| What is asked |
Write out every line of text in the records below word for word, and leave the pictures out.

| Entries |
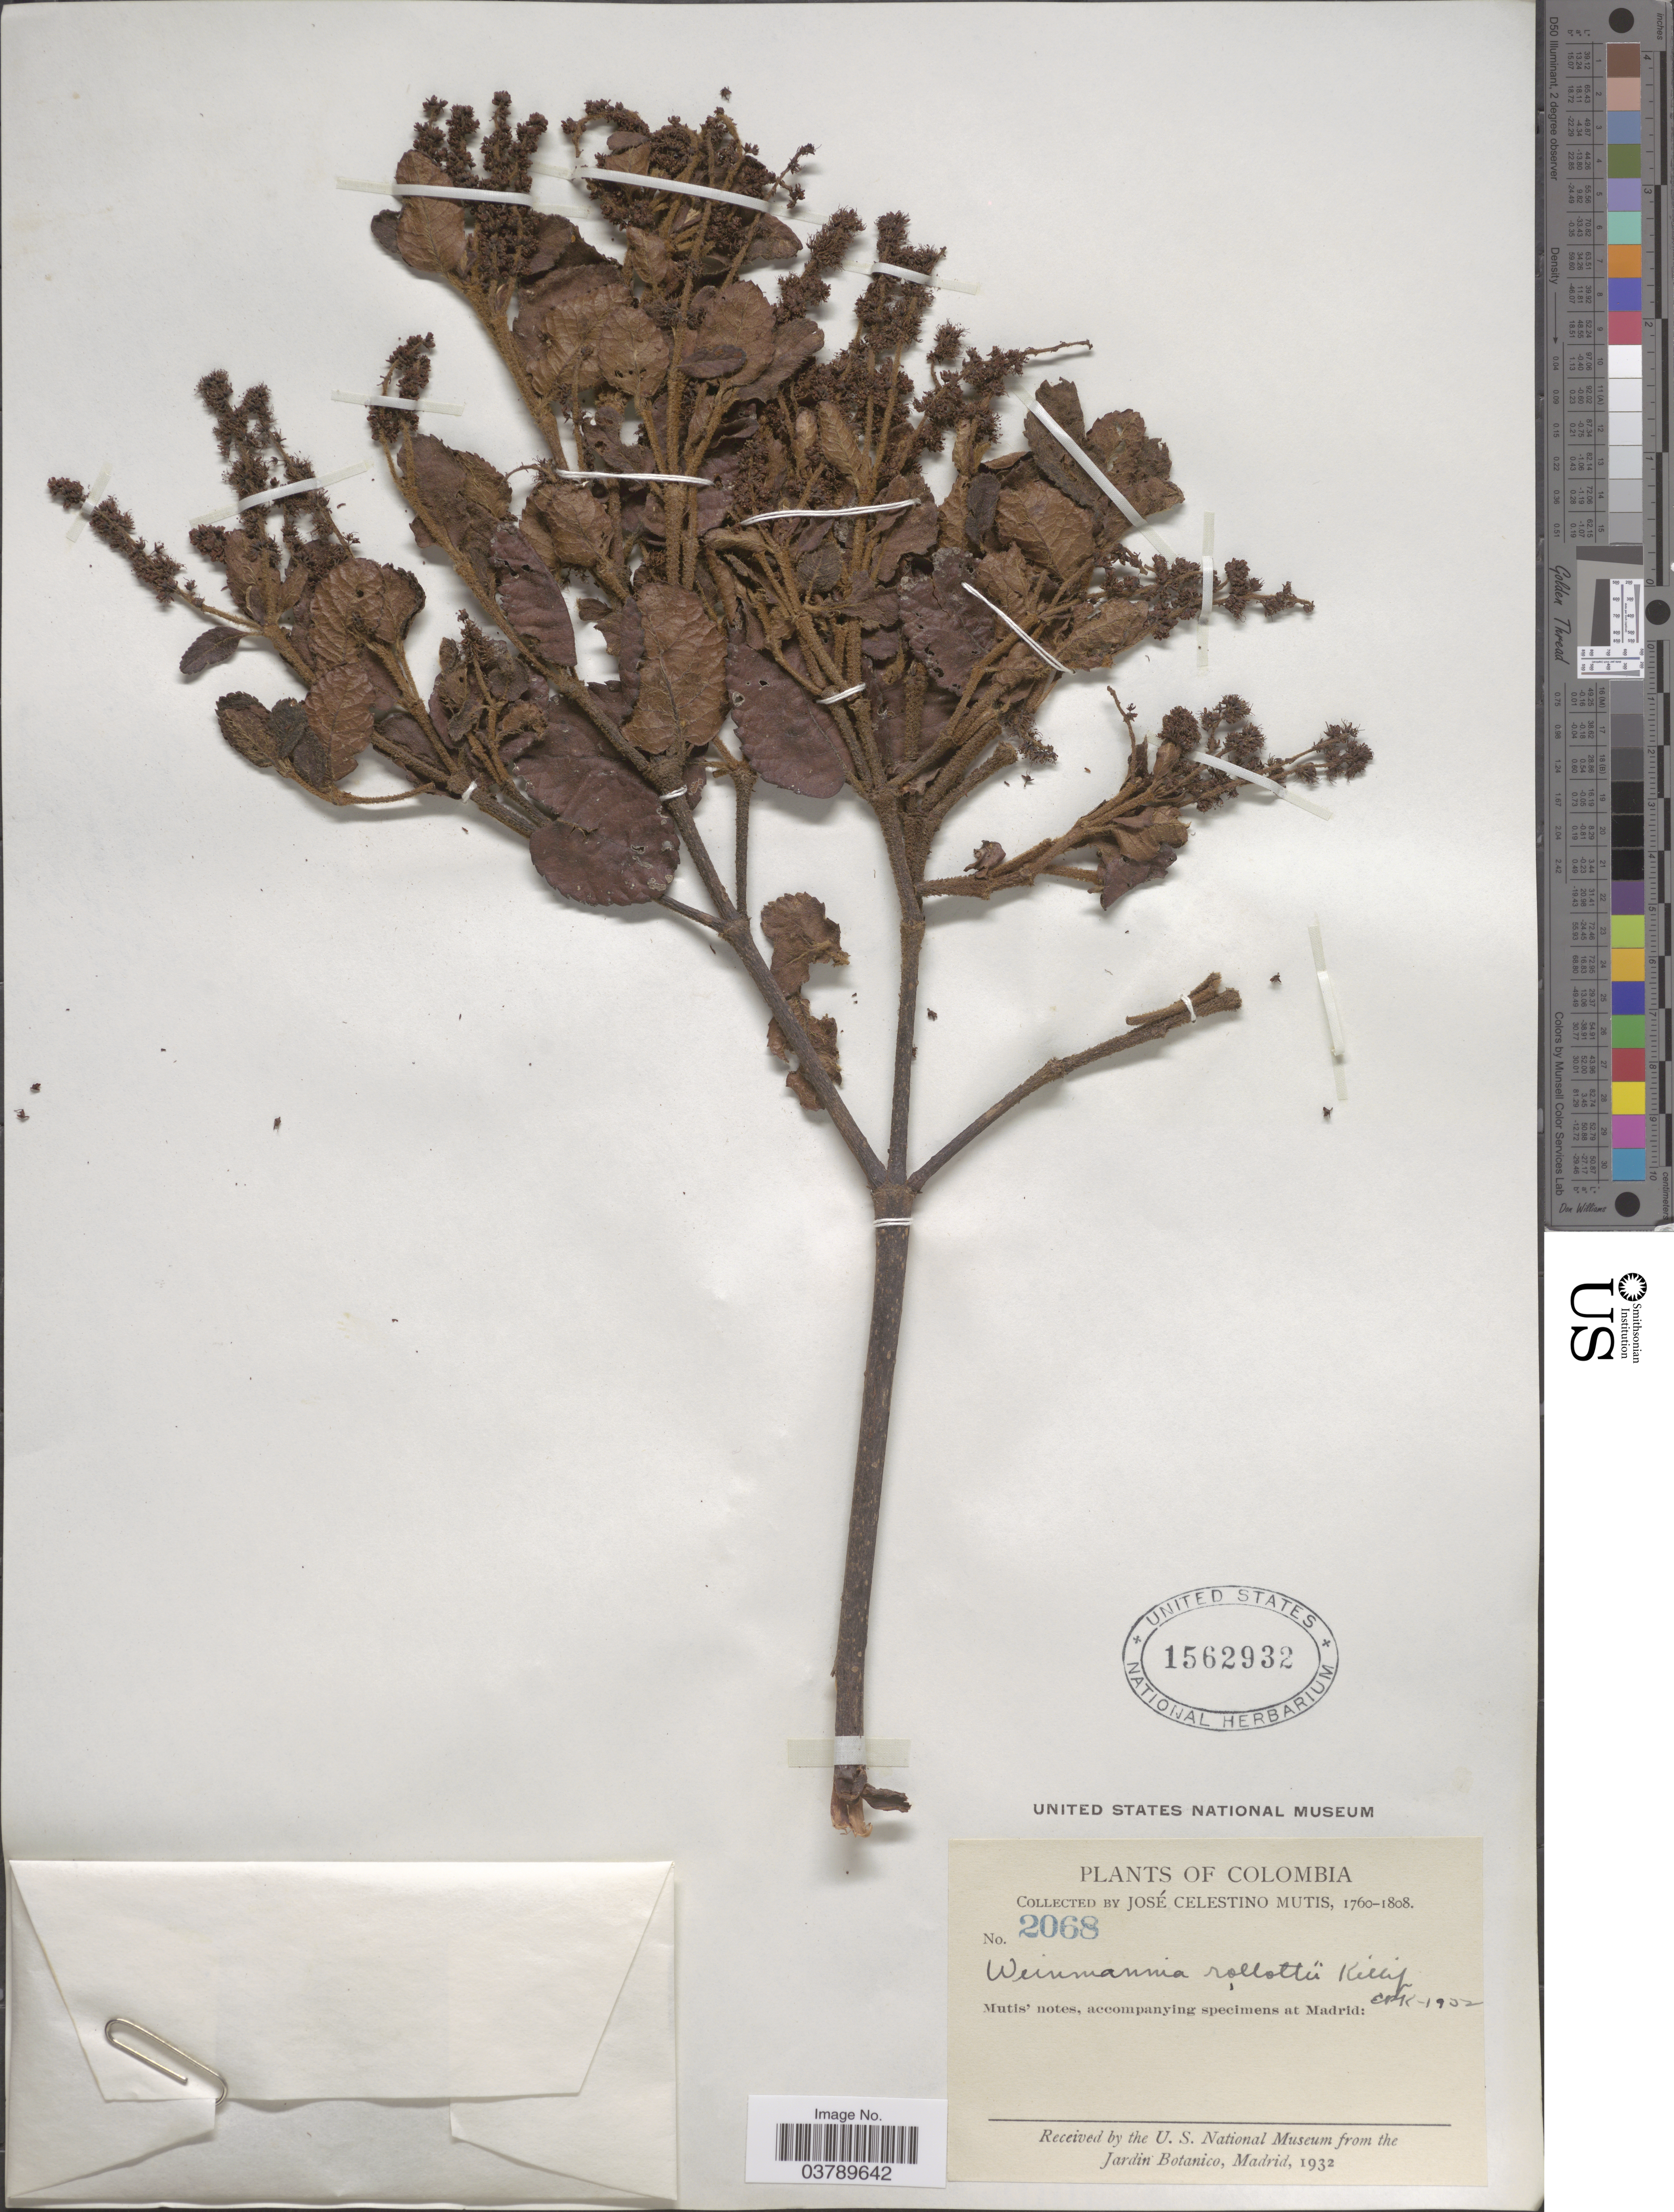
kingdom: Plantae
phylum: Tracheophyta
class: Magnoliopsida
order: Oxalidales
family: Cunoniaceae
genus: Weinmannia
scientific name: Weinmannia rollottii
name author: Killip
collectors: J. C. B. Mutis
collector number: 2068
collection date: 1760/1808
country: Colombia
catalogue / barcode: US 1562932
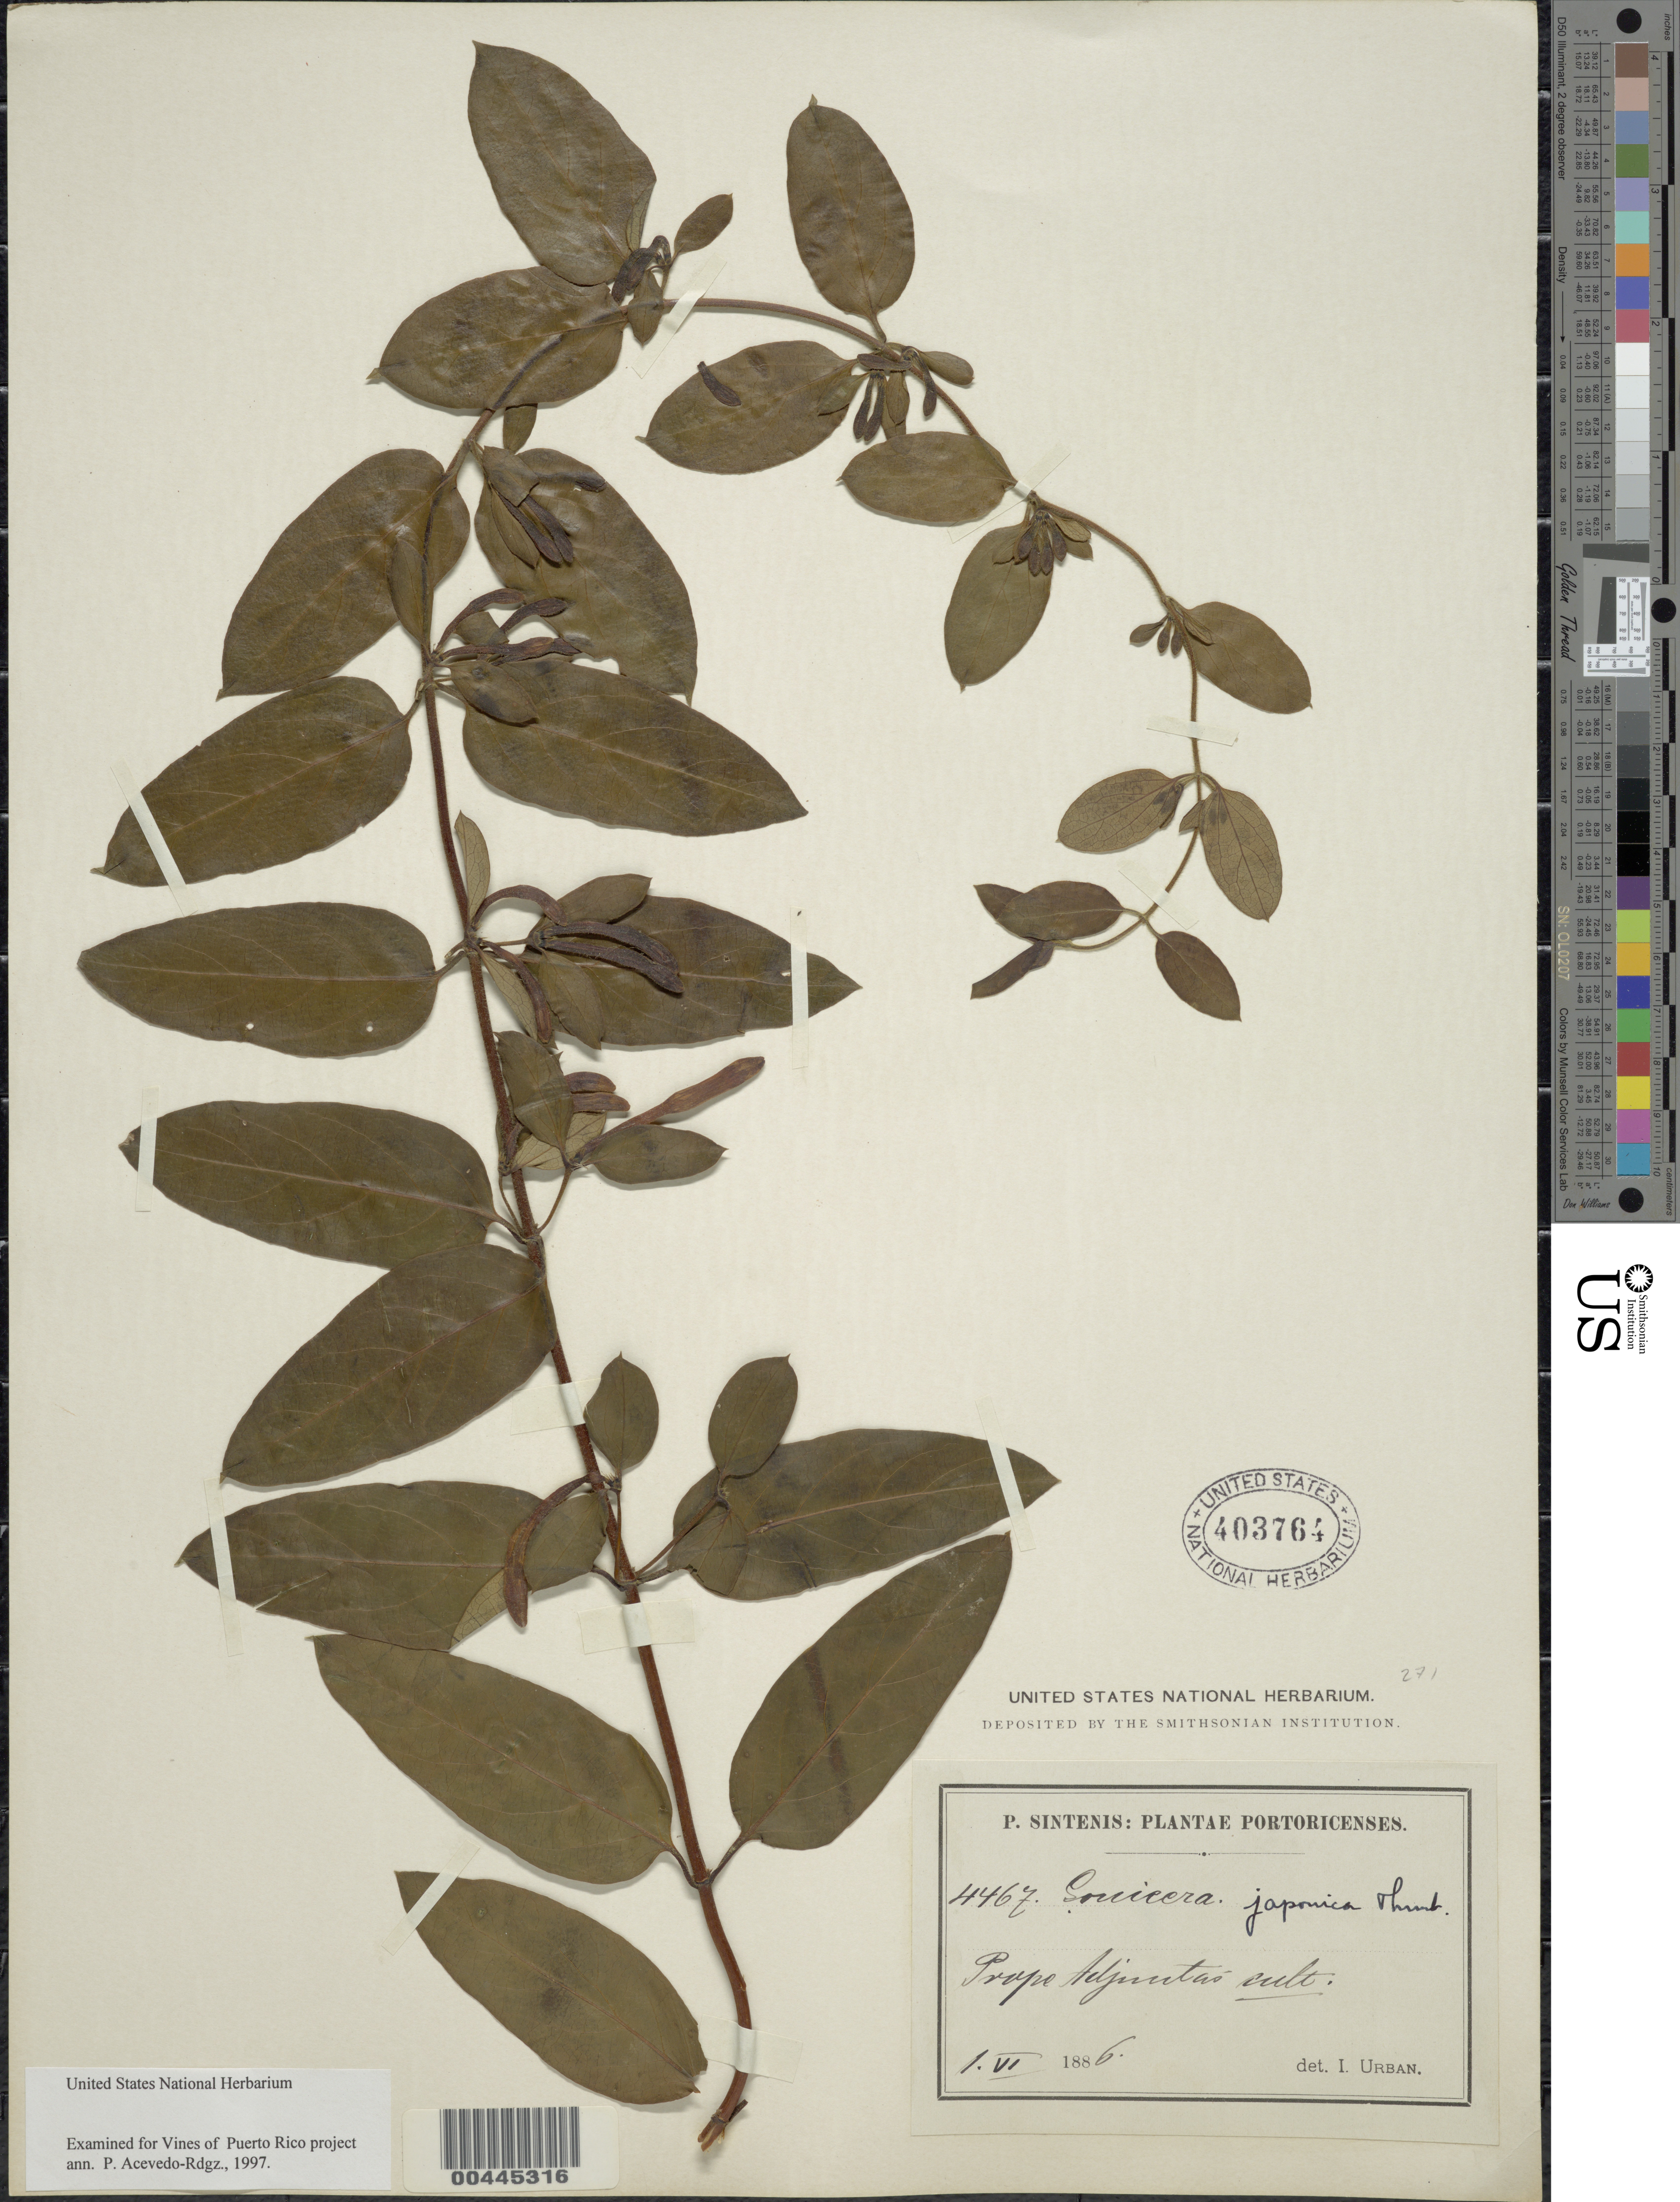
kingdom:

| Answer for the task |
kingdom: Plantae
phylum: Tracheophyta
class: Magnoliopsida
order: Oxalidales
family: Cunoniaceae
genus: Weinmannia
scientific name: Weinmannia rollottii
name author: Killip
collectors: J. C. B. Mutis
collector number: 2068
collection date: 1760/1808
country: Colombia
catalogue / barcode: US 1562932
kingdom:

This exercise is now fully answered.